GroundCount: Grounding Vision-Language Models with Object Detection for Mitigating Counting Hallucinations

Vision Language Models (VLMs) exhibit persistent hallucinations in counting tasks, with accuracy substantially lower than other visual reasoning tasks (excluding sentiment). This phenomenon persists even in state-of-the-art reasoning-capable VLMs. Conversely, CNN-based object detection models (ODMs) such as YOLO excel at spatial localization and instance counting with minimal computational overhead. We propose GroundCount, a framework that augments VLMs with explicit spatial grounding from ODMs to mitigate counting hallucinations. In the best case, our prompt-based augmentation strategy achieves 81.3% counting accuracy on the best-performing model (Ovis2.5-2B) - a 6.6pp improvement - while reducing inference time by 22% through elimination of hallucination-driven reasoning loops for stronger models. We conduct comprehensive ablation studies demonstrating that positional encoding is a critical component, being beneficial for stronger models but detrimental for weaker ones. Confidence scores, by contrast, introduce noise for most architectures and their removal improves performance in four of five evaluated models. We further evaluate feature-level fusion architectures, finding that explicit symbolic grounding via structured prompts outperforms implicit feature fusion despite sophisticated cross-attention mechanisms. Our approach yields consistent improvements across four of five evaluated VLM architectures (6.2--7.5pp), with one architecture exhibiting degraded performance due to incompatibility between its iterative reflection mechanisms and structured prompts. These results suggest that counting failures stem from fundamental spatial-semantic integration limitations rather than architecture-specific deficiencies, while highlighting the importance of architectural compatibility in augmentation strategies.
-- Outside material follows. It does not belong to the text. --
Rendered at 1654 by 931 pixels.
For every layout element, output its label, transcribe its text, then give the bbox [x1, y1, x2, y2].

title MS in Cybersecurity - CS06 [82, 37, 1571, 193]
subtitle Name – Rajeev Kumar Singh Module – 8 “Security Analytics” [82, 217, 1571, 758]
翻译：视觉语言模型（VLMs）在计数任务中持续存在幻觉现象，其准确率显著低于其他视觉推理任务（情感分析除外）。即使在当前最先进的具备推理能力的VLMs中，该现象依然存在。相比之下，基于CNN的目标检测模型（ODMs，如YOLO）在空间定位和实例计数方面表现出色，且计算开销极小。我们提出GroundCount框架，通过集成ODMs提供的显式空间定位信息来增强VLMs，从而缓解计数幻觉。在最佳情况下，我们基于提示的增强策略在性能最优的模型（Ovis2.5-2B）上实现了81.3%的计数准确率——提升了6.6个百分点——同时通过对较强模型消除幻觉驱动的推理循环，将推理时间减少了22%。我们进行了全面的消融实验，证明位置编码是关键组件：对较强模型有益，但对较弱模型反而有害。相比之下，置信度分数在多数架构中会引入噪声，移除该特征后，五个评估模型中有四个性能得到提升。我们进一步评估了特征级融合架构，发现尽管存在复杂的交叉注意力机制，通过结构化提示实现的显式符号定位仍优于隐式特征融合。我们的方法在五个评估的VLM架构中的四个上实现了稳定提升（6.2-7.5个百分点），仅有一个架构因迭代反思机制与结构化提示不兼容而出现性能下降。这些结果表明，计数失败源于空间-语义整合的根本性局限而非特定架构缺陷，同时凸显了增强策略中架构兼容性的重要性。